● **Required action**
Return, word for word, the lines of the records below starting at the line that contains "Write a lens" and ending at the line that contains "0.003615, -0.014565, 0.562422]]", including both, but leave the pictures out.

● **Listed entries**
____
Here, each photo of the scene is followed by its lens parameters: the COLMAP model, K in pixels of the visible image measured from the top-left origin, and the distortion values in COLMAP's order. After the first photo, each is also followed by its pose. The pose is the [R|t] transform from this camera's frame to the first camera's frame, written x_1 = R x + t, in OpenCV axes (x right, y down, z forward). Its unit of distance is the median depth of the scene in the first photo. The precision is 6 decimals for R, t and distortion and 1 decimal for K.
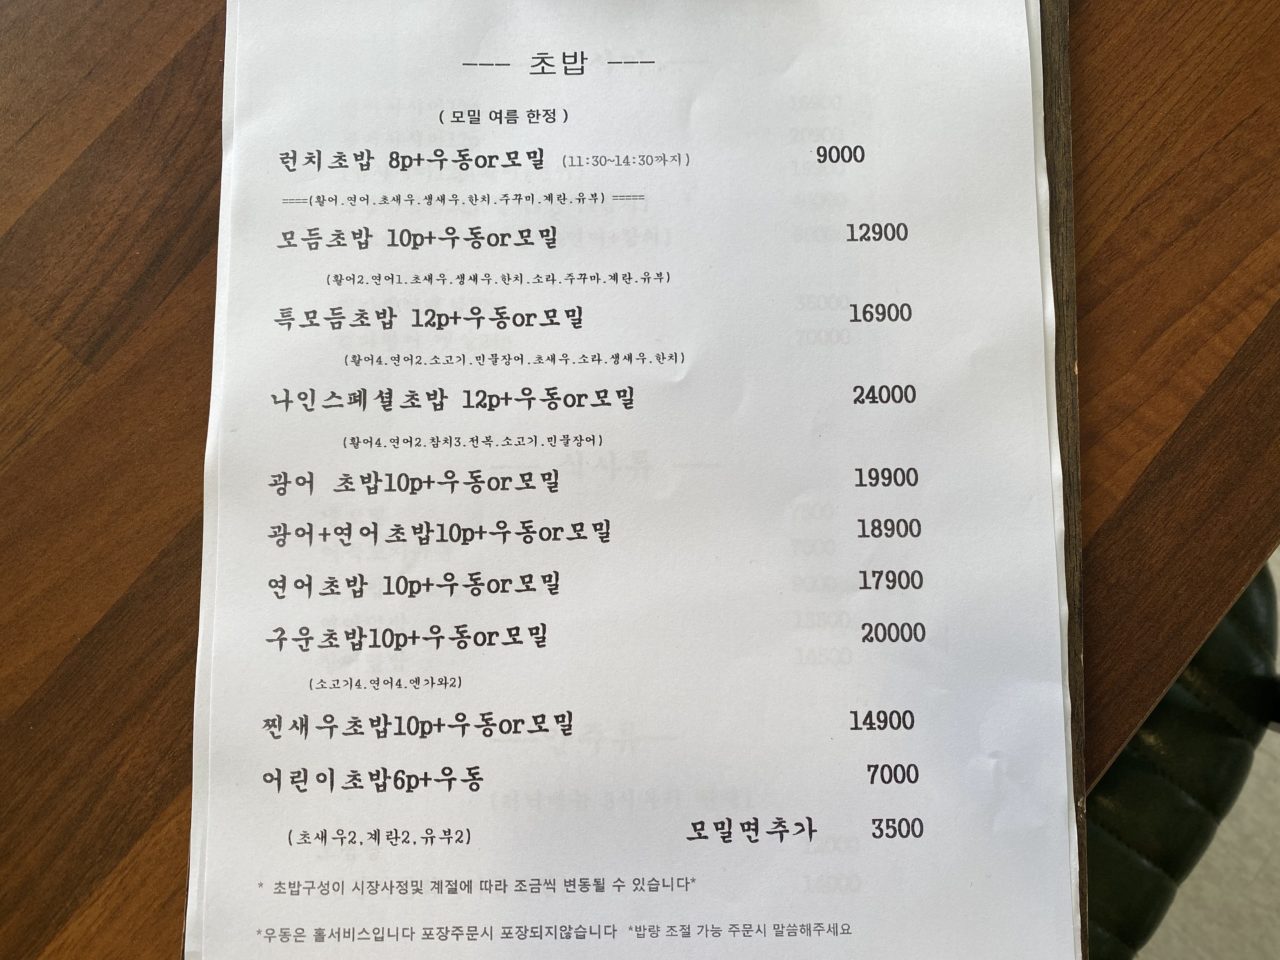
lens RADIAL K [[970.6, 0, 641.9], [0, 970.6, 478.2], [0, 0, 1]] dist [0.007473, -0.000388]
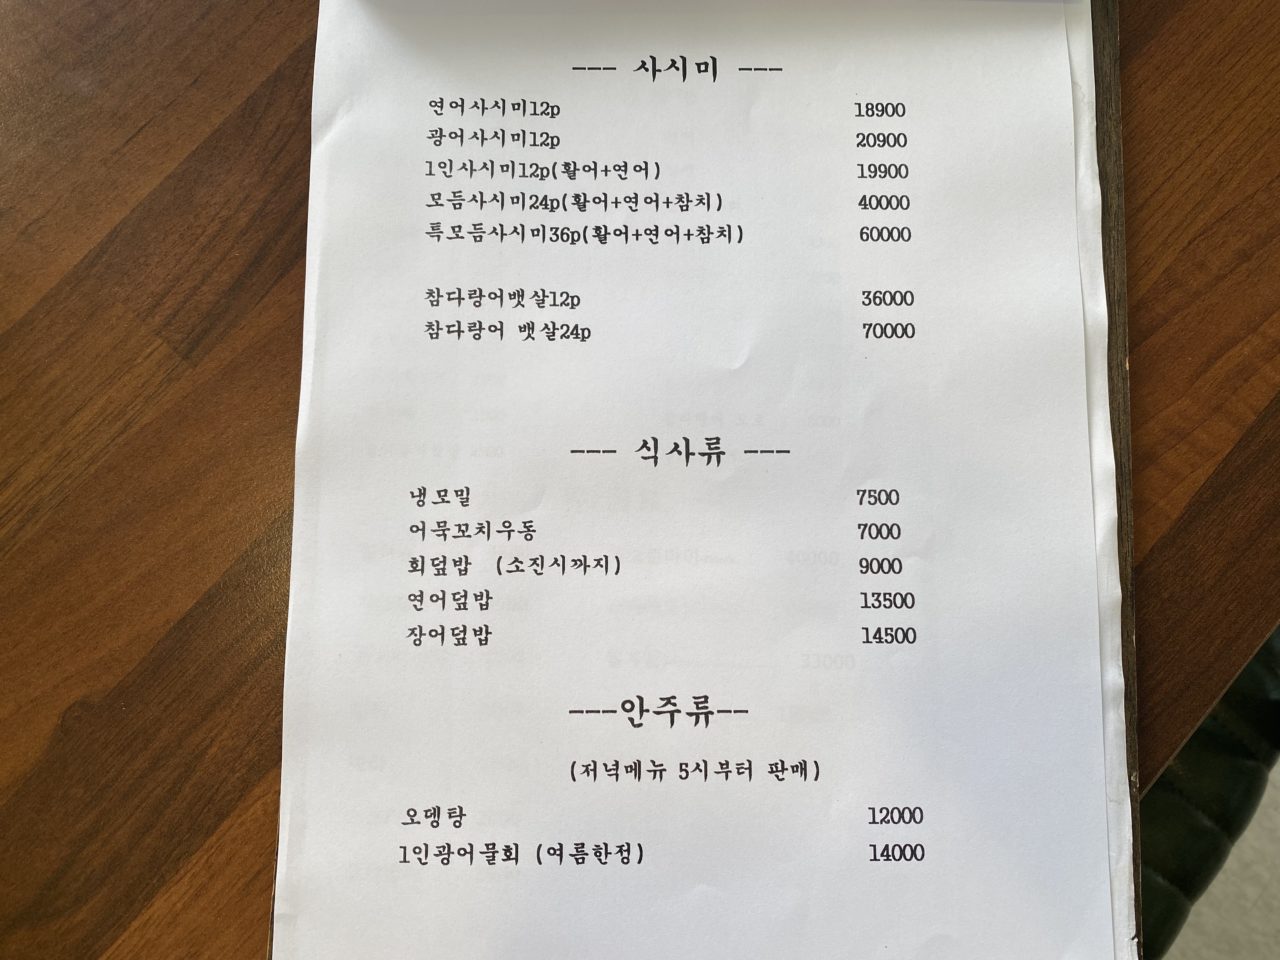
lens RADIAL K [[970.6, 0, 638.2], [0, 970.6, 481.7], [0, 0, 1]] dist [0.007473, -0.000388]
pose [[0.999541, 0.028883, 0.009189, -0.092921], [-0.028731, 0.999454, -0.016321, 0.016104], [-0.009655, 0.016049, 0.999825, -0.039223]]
____
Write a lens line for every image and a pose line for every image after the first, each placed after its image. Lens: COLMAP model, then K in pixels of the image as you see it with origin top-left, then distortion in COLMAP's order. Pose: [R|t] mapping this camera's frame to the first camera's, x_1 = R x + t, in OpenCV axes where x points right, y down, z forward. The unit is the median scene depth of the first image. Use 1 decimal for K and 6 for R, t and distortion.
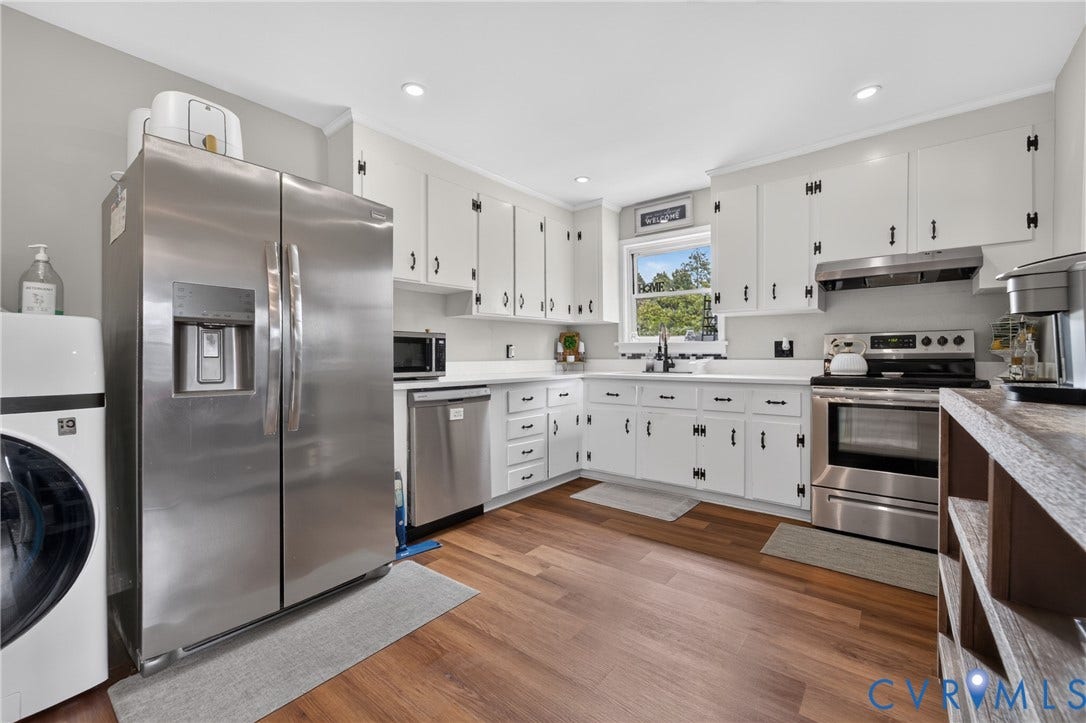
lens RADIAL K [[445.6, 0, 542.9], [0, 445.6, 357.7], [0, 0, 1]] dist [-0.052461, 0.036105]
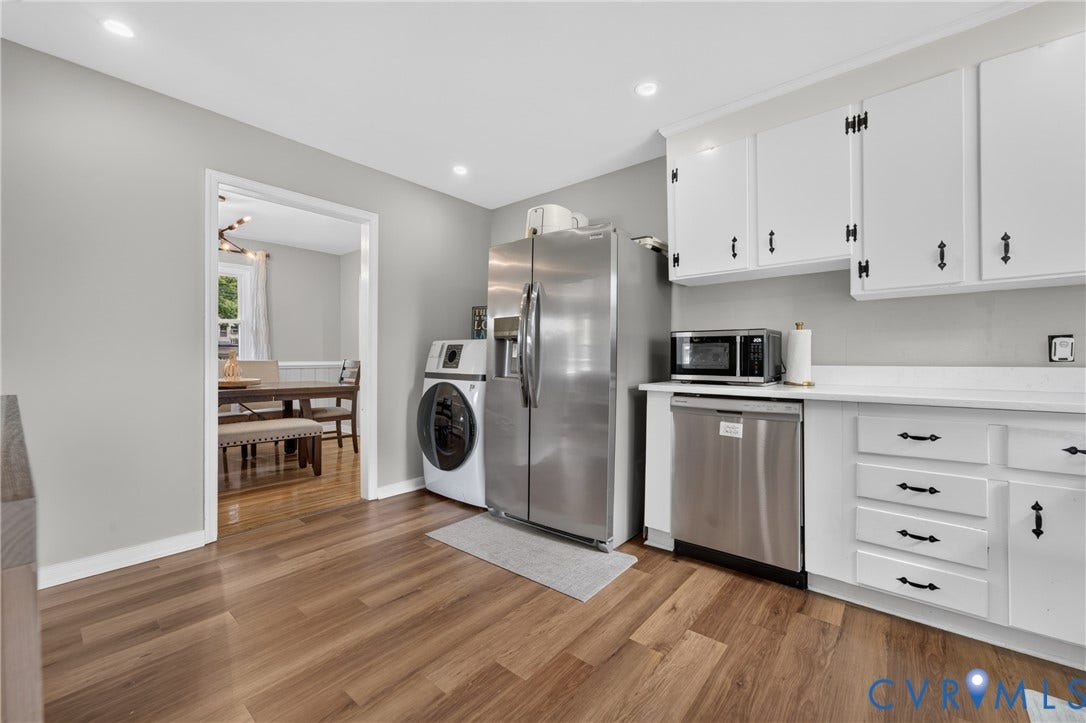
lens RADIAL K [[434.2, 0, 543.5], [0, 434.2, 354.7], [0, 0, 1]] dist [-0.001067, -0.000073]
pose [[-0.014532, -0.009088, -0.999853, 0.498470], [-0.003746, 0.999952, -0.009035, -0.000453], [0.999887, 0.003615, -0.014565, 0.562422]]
____
● **The completed task**
Write a lens line for every image and a pose line for every image after the first, each placed after its image. Lens: COLMAP model, then K in pixels of the image as you see it with origin top-left, then distortion in COLMAP's order. Pose: [R|t] mapping this camera's frame to the first camera's, x_1 = R x + t, in OpenCV axes where x points right, y down, z forward. The unit is the median scene depth of the first image. Use 1 decimal for K and 6 for R, t and distortion.
lens RADIAL K [[445.6, 0, 542.9], [0, 445.6, 357.7], [0, 0, 1]] dist [-0.052461, 0.036105]
lens RADIAL K [[434.2, 0, 543.5], [0, 434.2, 354.7], [0, 0, 1]] dist [-0.001067, -0.000073]
pose [[-0.014532, -0.009088, -0.999853, 0.498470], [-0.003746, 0.999952, -0.009035, -0.000453], [0.999887, 0.003615, -0.014565, 0.562422]]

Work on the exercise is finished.